Huge flocks of starlings molded and remolded themselves into one big undulating cloud, as if to celebrate surviving another day. We are free! they squealed. Free to live and mate and feed our young, and all is forgiven (the day’s squabbling over food, the day’s dangers). A grace of starlings, a murmuration? I once heard it’s called a wedding.
The moon hovered low in the sky, not a perfect circle yet but big and sassy, friendly-looking, reflected brokenly in puddles—doing that staring act she’s done a million times. She’s been taking a very good look at us for years, the earth’s long-suffering waif wife.
Saftly, saftly, through the mirk
The müne walks a’ hersel’:
Ayont the brae; abüne the kirk;
And owre the dunnlin bell.
I wudna be the müne at nicht
For a’ her gowd and a’ her licht.
I didn’t want to linger in my apartment any longer than necessary—without Mimi or Bubbles, the whole place
stank.
I checked my answering machine (condolences, but nothing from Mimi), put on a suit, threw some overnight stuff in my briefcase for the trip to Virtue and Chewing Gum later on, and set off for the gallery.

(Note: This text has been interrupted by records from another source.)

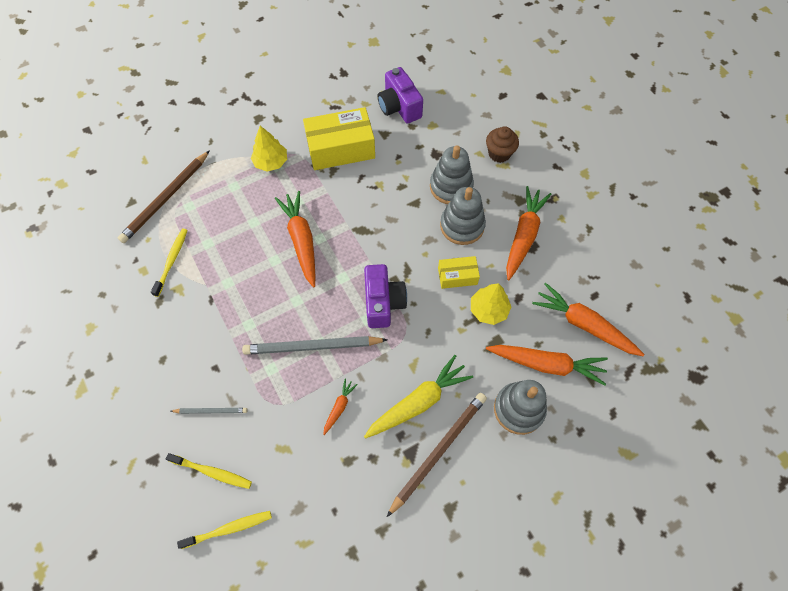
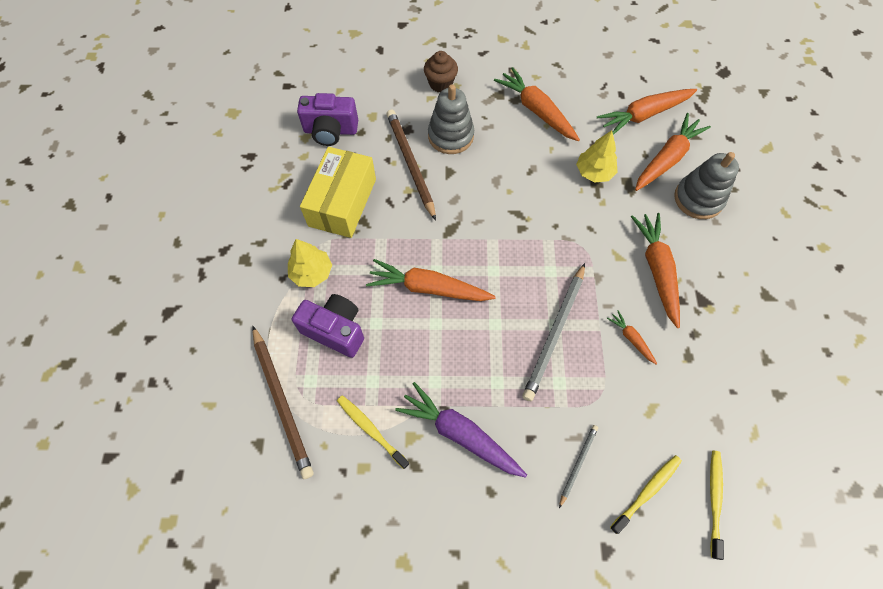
camera: 60 degrees left, 0 degrees up
purple camera [364,264,407,328] -> purple camera moved to [292,294,364,358]
yellow carrot [364,355,473,439] -> orange carrot [631,213,680,328]
brown pencil [387,393,487,517] -> brown pencil moved to [387,110,436,221]
yellow box [438,256,480,289] -> none
grey stacking toy [440,187,486,245] -> none
none -> purple carrot [395,382,527,478]

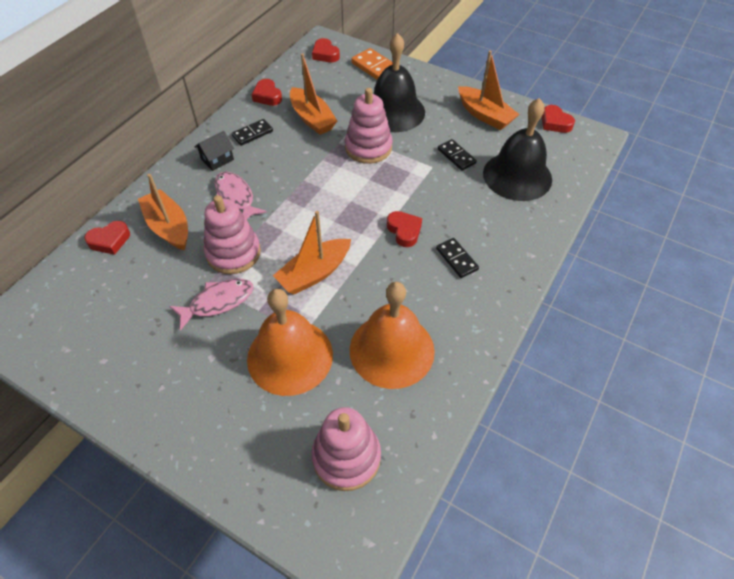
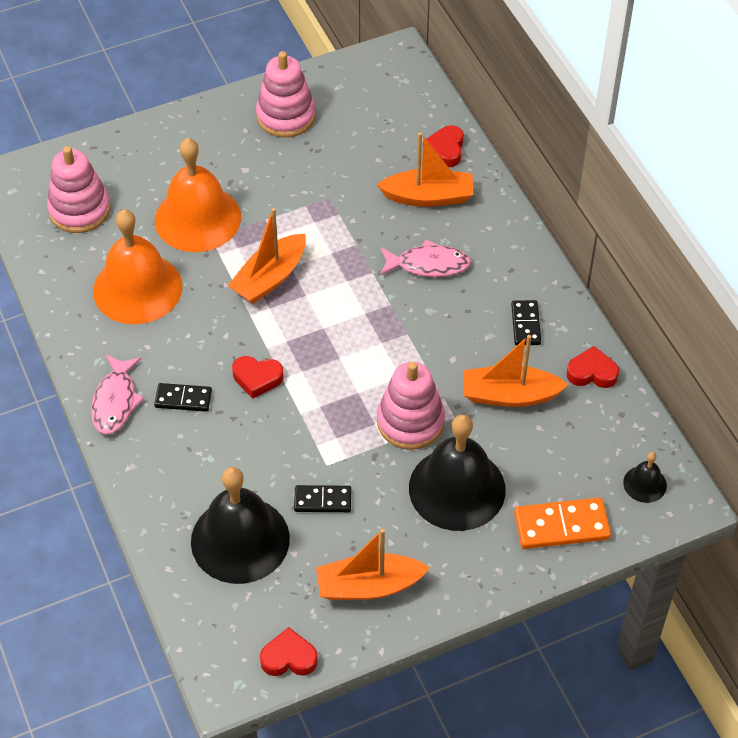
camera: 125 degrees right, 0 degrees up
pink fish [169,279,254,331] -> pink fish moved to [91,355,144,434]
black house [195,131,234,171] -> none
pink stacking toy [204,195,261,274] -> pink stacking toy moved to [256,51,316,138]
orange boat [273,211,351,295] -> orange boat turned 135 degrees counterclockwise [228,208,306,304]
red heart [312,38,340,62] -> black bell [623,452,667,503]

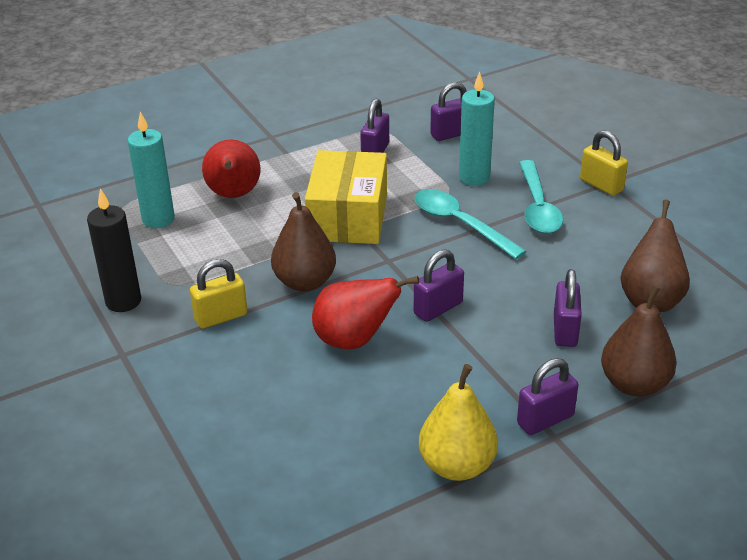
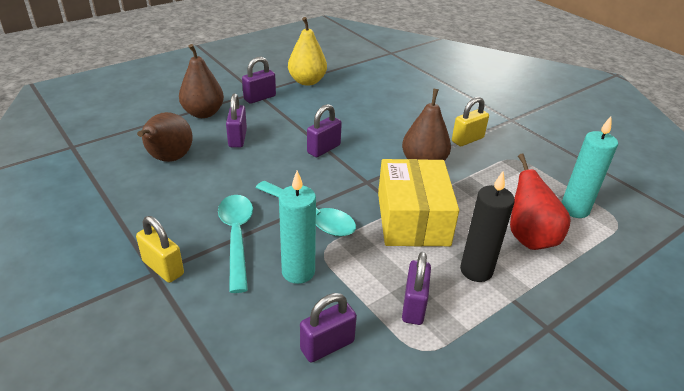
camera: 170 degrees right, 0 degrees up
black candle [87,188,141,312] -> black candle moved to [460,171,515,282]
red pear [312,276,419,349] -> none

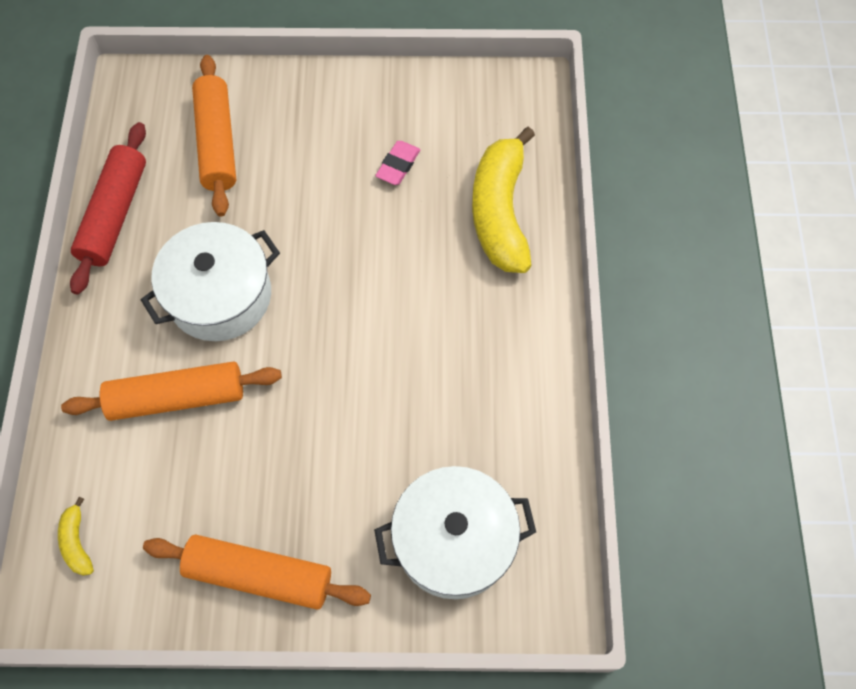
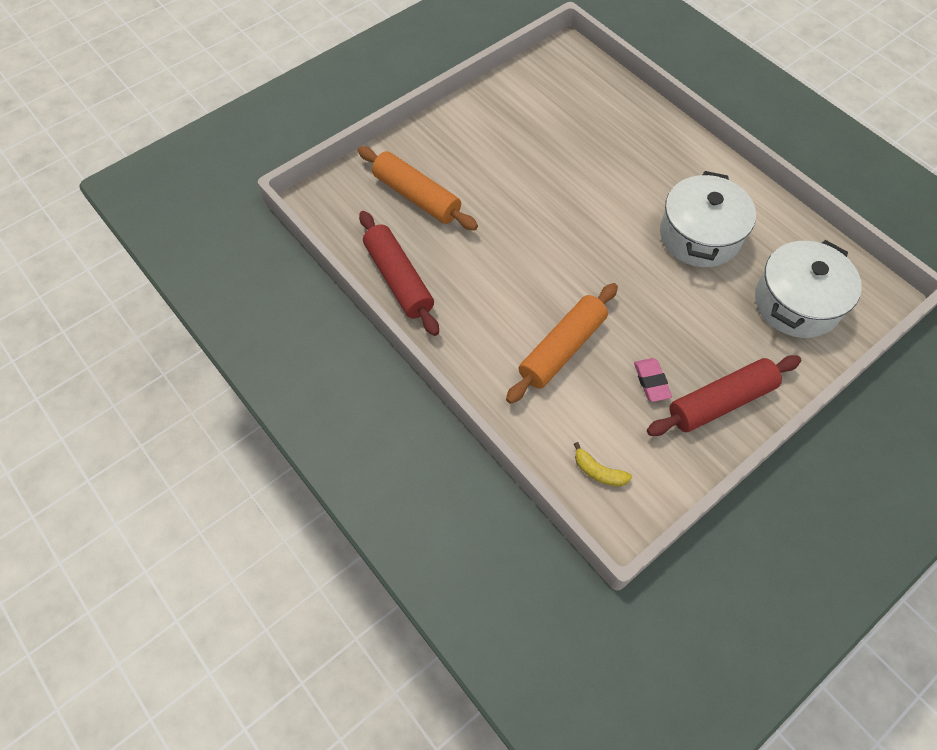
camera: 40 degrees left, 5 degrees down
white pot [141,222,280,341] -> white pot moved to [660,171,756,267]
orange rolling pin [143,535,371,610] -> red rolling pin [647,355,801,436]
pink eraser [375,141,421,185] -> pink eraser moved to [634,358,672,402]
yellow banana [472,127,535,273] -> none

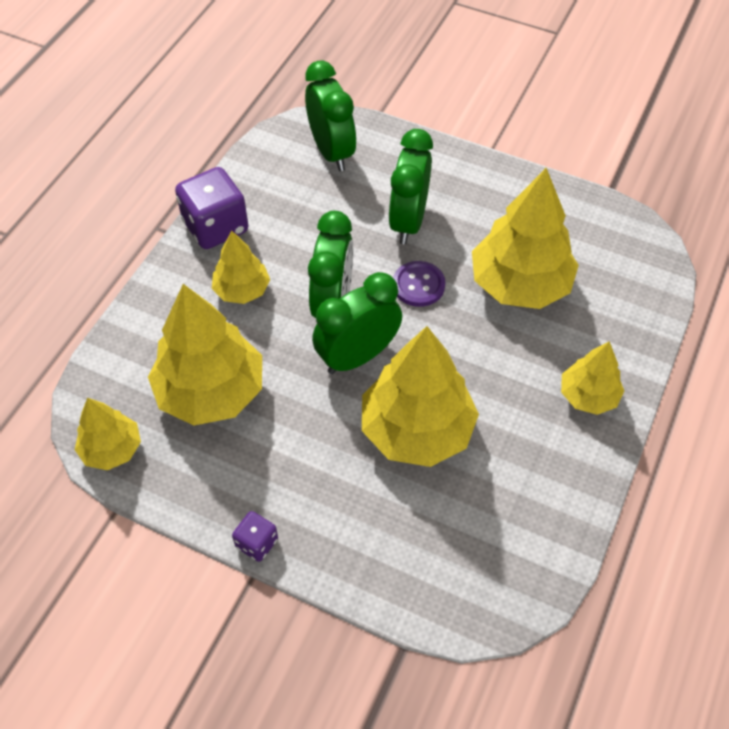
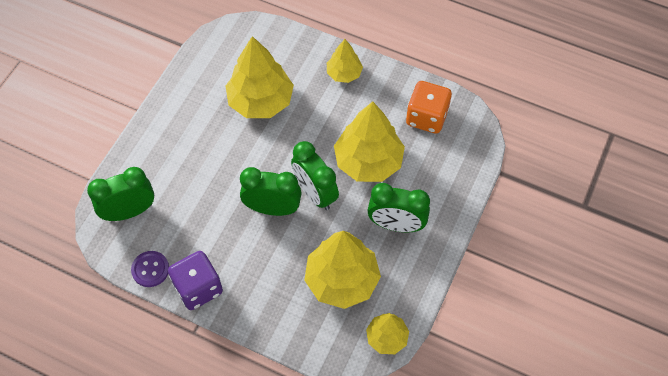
camera: 90 degrees left, 5 degrees up
yellow tree [212,231,270,304] -> none
purple dice [232,511,278,562] -> none
green clock [389,129,433,244] -> green clock moved to [367,183,430,232]
purple button [393,261,445,307] -> purple button moved to [131,251,169,287]
none -> orange dice [406,81,452,134]

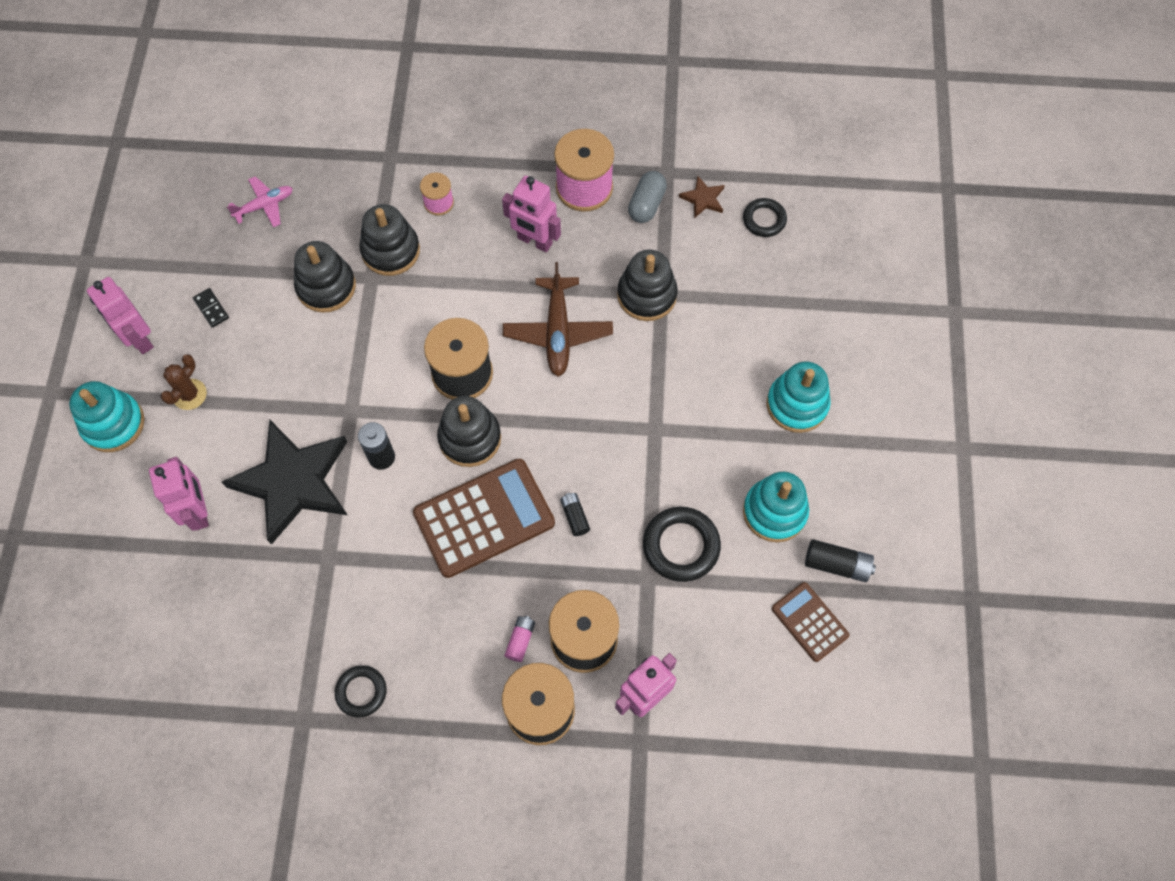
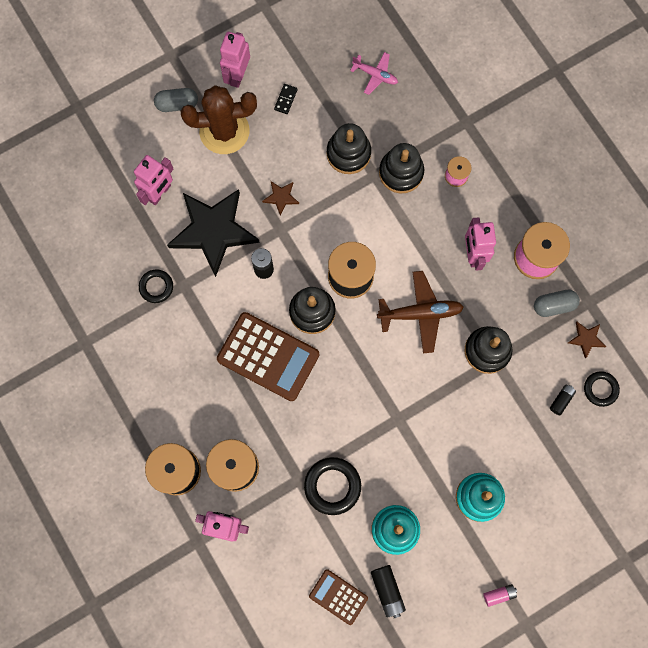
camera: 55 degrees right, 10 degrees up
turquoise stacking toy [69,381,144,452] -> grey capsule [154,88,198,112]
brown cactus [160,354,207,410] -> brown cactus [180,85,257,154], size x2.04
black ring [335,665,387,717] -> black ring moved to [139,270,173,303]
brown plane [503,262,613,377] -> brown plane turned 150 degrees counterclockwise [377,271,464,353]
pink battery [505,616,535,662] -> pink battery moved to [483,584,517,607]
black battery [560,493,590,536] -> black battery moved to [550,385,576,415]
brown calculator [772,582,849,662] -> brown calculator turned 75 degrees counterclockwise [309,569,368,625]
none -> brown star [262,181,299,216]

Feeling pretty monosyllabic after my fourteen days in the wilderness, I was hoping the memorial would be a quiet affair in a back room. But Bee’s dealer had cleared the whole joint to accommodate several Coziness Sculptures (no small matter). The walls were covered in Bee’s drawings, and (laminated) articles on Bee, not just obituaries but practically every review she’d ever received and a whole lot of letters and notes and other memorabilia I’d never seen. Hundreds of people were rushing from one wall to another in an orgy of appreciation and grief, some crying, some just nodding and smiling. I headed over to the violinist, who was playing the Bach partitas I’d asked for. Bach knew about death—half his children died. He would see me through, if anybody could, his worldliness and depth. Cleave to
that
. As Claude Rains says in
Deception
, it’s extraordinary “that music can exist in the same world as the basest treachery.”